Artificial Lift refers to the “lifting” of hydrocarbons to the surface – in the classic case for oil we think of the “nodding donkey” oil pumps. Nowadays, we are making quite a few advancements, like

  • Electrical Submerged Pumps (ESP) systems with downhole pumps for the longer runs prevalent in todays’ oilfield, that also have the flexibility to adapt to the wider variations in production caused by the steeper declines of modern methods
  • Real-time monitoring – the internet of things can alert operators when problems are occurring, or even likely to occur
  • Materials such as carbon fiber sucker rods are more tolerant to the sand and chemicals (and hydrocarbons) that cause mechanical downtime
  • Modern power sources like the FlexGen Generator that can provide a more economical and secure power source to the pump stations.

Additionally, we will see many operators describe “overpressured” situations that imply that we have to spend even less energy in getting those hydrocarbons to the surface.

Completion Technologies

We have discussed the stages of well completions in some detail. Here are a few techniques that are getting some attention.
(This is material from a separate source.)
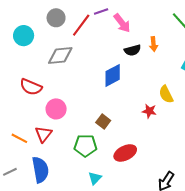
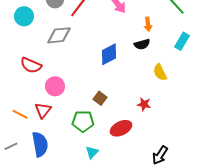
black semicircle: (133, 50) -> (142, 44), moved
red star: (149, 111) -> (144, 104), moved

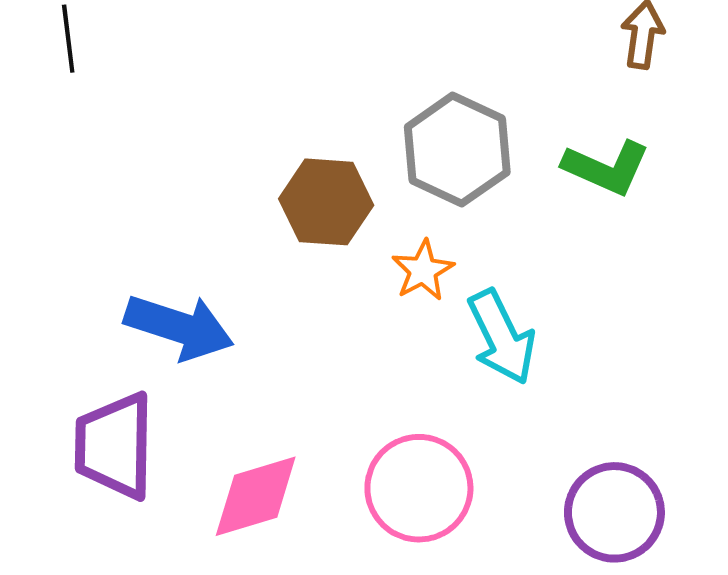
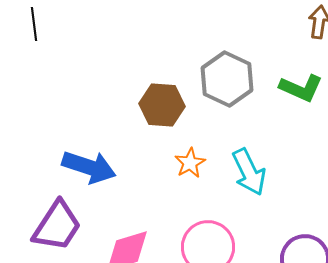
orange star: (423, 270) -> (190, 163), moved
purple trapezoid: (115, 446) -> (57, 226), turned -148

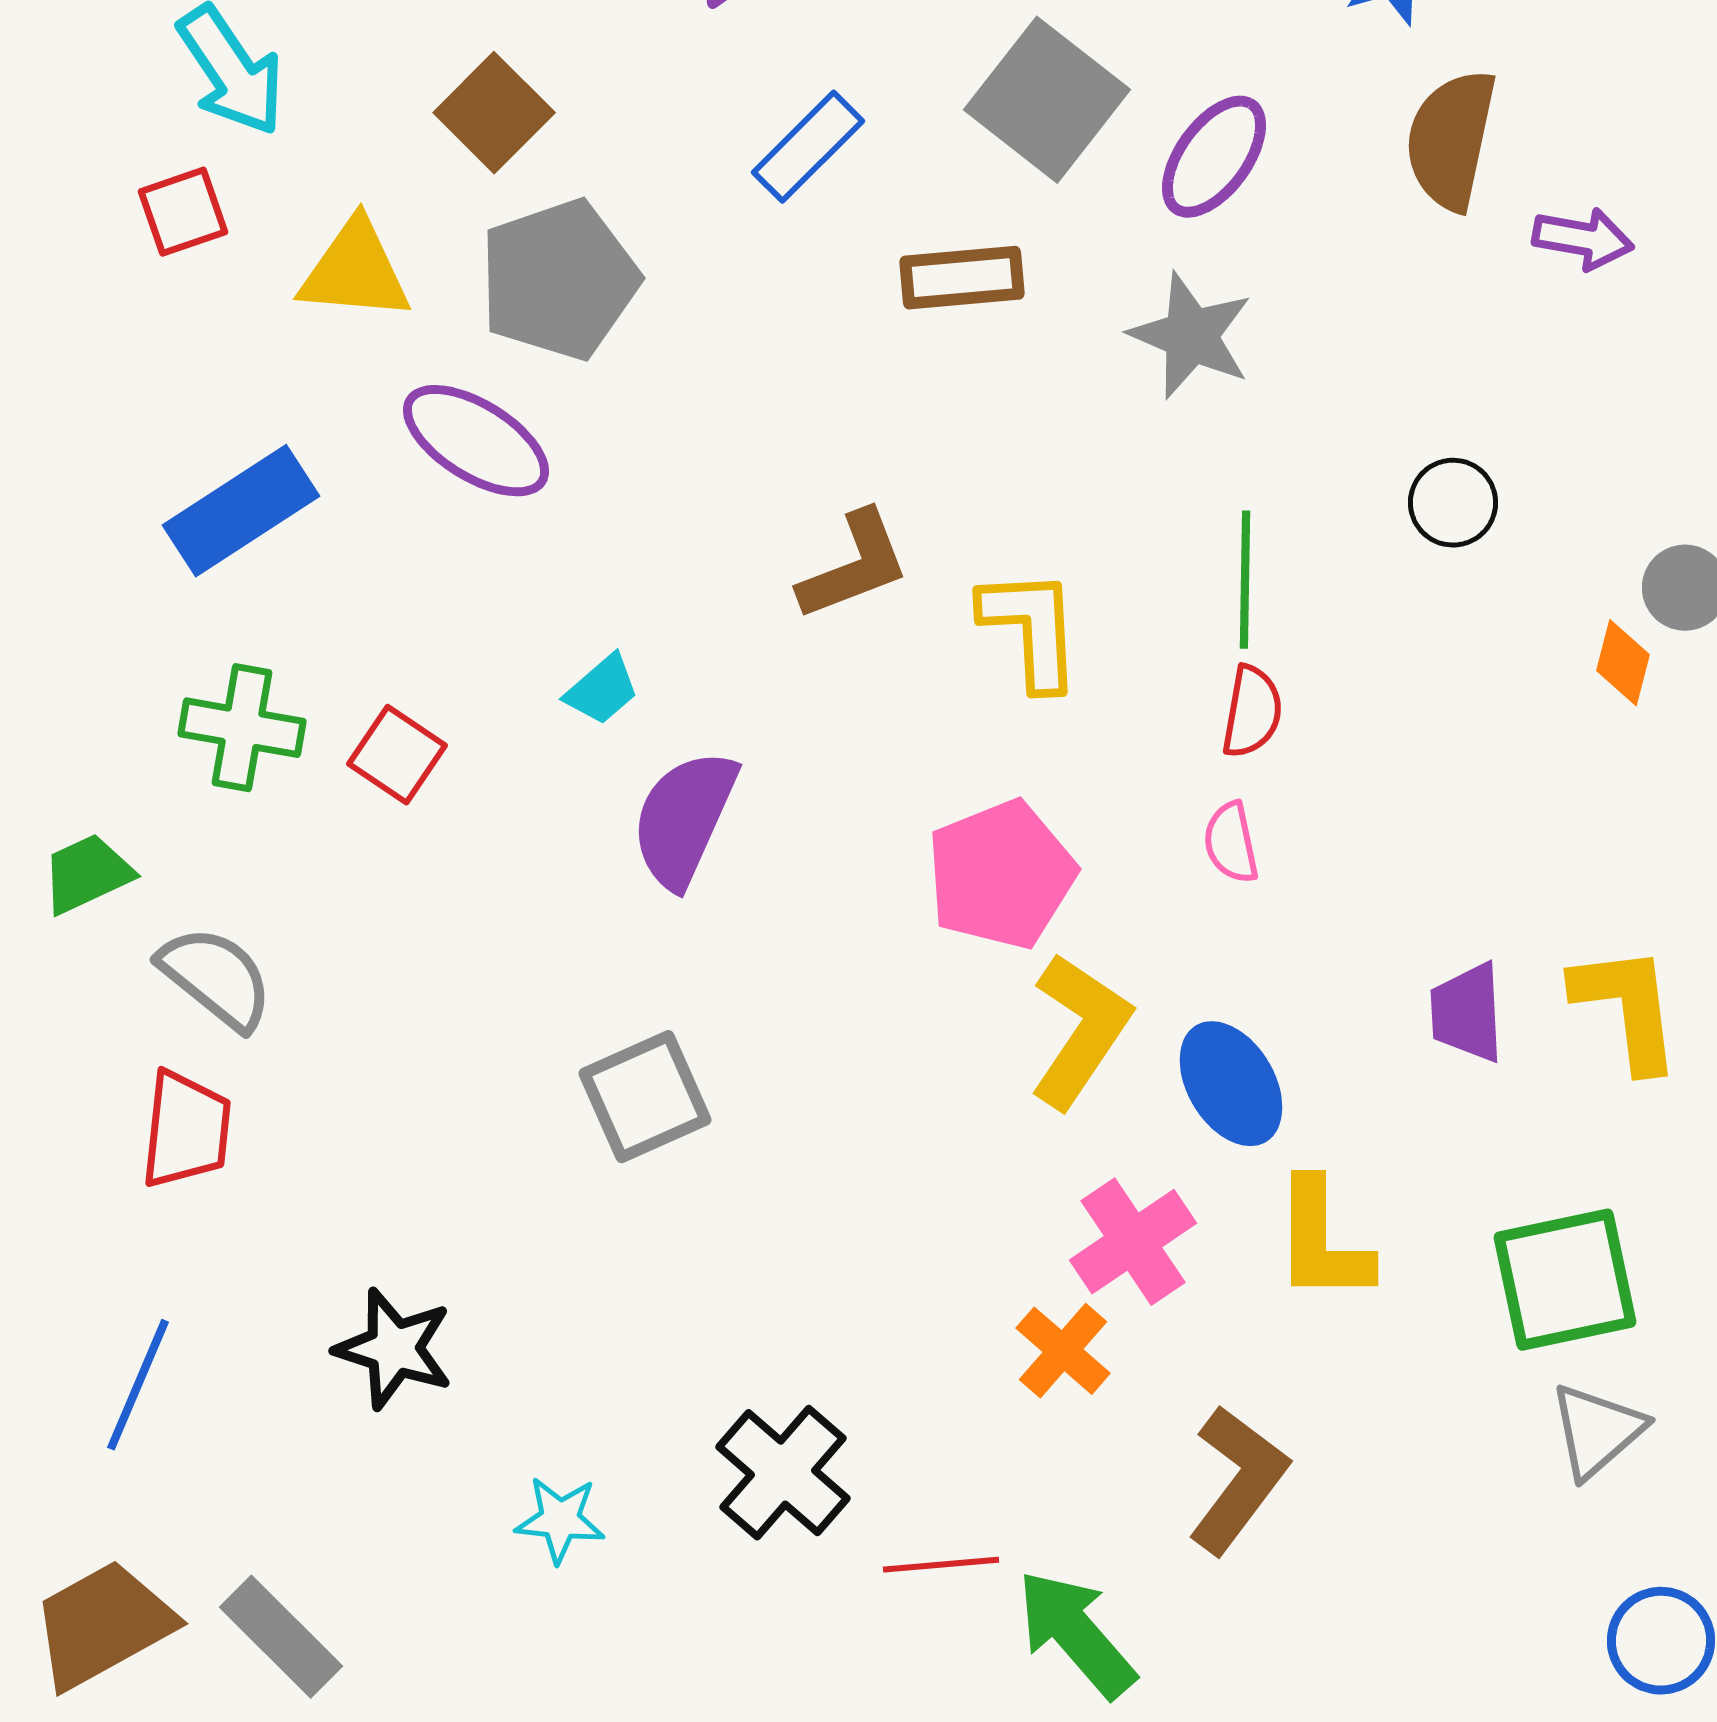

Sliding Sleeve vs. Plug N Perf

The debate between Sliding Sleeve vs. Plug and Perf (PNP) completions is all the rage right now. Sliding sleeve is a less common (newer) method that is in theory quicker, and arguably cheaper after the initial system purchase and set-up. Rather than taking the time to plug the next stage, perforate, and then do the next, the Sliding Sleeve method is applied to the open hole, and the mechanical sleeves direct the fracking on demand from a constant downhole pressure. A few of the operational risks and safety concerns sliding sleeve overcomes are

  • tripping in and out is non-productive time (NPT), and may trigger problems
  • detonations that don’t go off as expected create long delays
  • milling out the plugs can present problems

To address those issues, newer PNP systems have a few new tricks. For example, the new Gator Perforating System doesn’t use explosives, and Schlumberger has a new dissolving frack plug system that prevents the operator from having to mill out the perfs.

Monobore

Monobore, or single-string completions, have come into usage in some of the North American unconventional plays. Since you don’t have to transition the casing sizes, there is less down time in the drilling operation, and if you’re using larger casings, your flow rates will be increased.

Other tech to look for

  • New subsurface imaging techniques, like eEM from Deep Imaging, allow you to see enhanced visualization of your fracked volume.
  • New proppant additives like CARBO GUARD help preserve equipment life downhole.
  • Probabalistic data analysis deals with information quality issues, data resolution, limitations of data, and helps you get to the best answer, fast.
  • Drillbit technology improvements and quicker geosteering feedback have great potential for reducing NPT.
  • Zipper Fracking – I’ll talk about zipper fracking in a future article.

Conclusion

Technology improvements continue to be a major driver in the oil and gas industry, with the current downturn providing the opportunity to build those improvements around efficiency. Less waste is good for the operators, for the financial backers, and most of all for the long term energy needs of our world.